● EXERCISE MATERIAL
▽

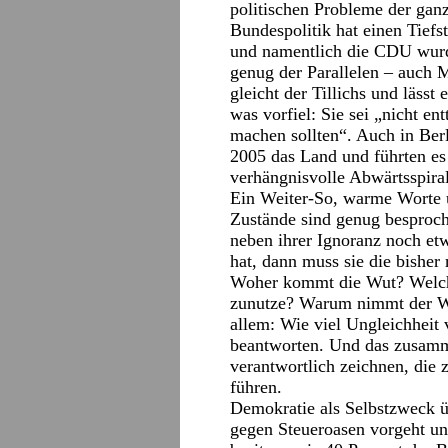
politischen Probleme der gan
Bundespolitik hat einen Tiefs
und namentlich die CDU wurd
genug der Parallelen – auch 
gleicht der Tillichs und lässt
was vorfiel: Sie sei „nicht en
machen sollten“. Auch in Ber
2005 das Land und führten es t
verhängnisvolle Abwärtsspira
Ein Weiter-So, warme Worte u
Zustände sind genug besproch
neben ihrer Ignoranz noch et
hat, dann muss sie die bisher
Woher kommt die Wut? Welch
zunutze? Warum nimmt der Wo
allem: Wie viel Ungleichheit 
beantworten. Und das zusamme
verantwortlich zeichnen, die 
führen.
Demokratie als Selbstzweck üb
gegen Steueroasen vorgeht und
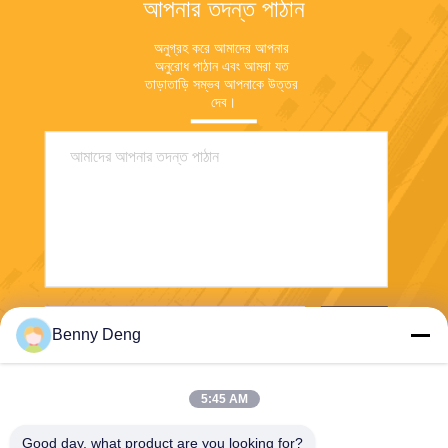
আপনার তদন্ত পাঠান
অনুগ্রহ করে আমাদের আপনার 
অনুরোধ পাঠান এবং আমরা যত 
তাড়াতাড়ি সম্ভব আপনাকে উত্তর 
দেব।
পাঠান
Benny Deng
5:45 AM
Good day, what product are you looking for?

△
▽

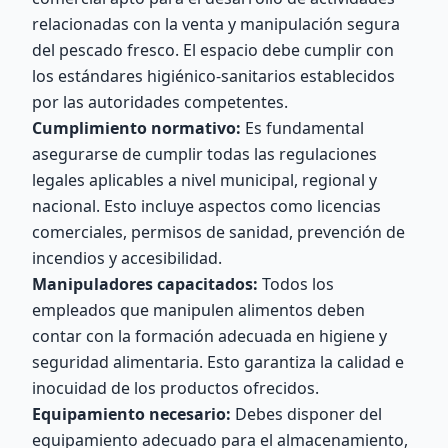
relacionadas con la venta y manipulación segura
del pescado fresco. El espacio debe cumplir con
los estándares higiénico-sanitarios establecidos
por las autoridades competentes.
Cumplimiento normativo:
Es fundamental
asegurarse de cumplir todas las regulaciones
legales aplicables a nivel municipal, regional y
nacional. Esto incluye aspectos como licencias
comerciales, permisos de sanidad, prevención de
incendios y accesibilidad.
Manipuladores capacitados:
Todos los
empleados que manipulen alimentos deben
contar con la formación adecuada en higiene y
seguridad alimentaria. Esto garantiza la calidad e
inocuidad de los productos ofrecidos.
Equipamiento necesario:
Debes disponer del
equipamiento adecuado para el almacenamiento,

△

From the entries above, return each line with the word "Esto" in it.

● RESPONSE TO THE EXERCISE
nacional. Esto incluye aspectos como licencias
seguridad alimentaria. Esto garantiza la calidad e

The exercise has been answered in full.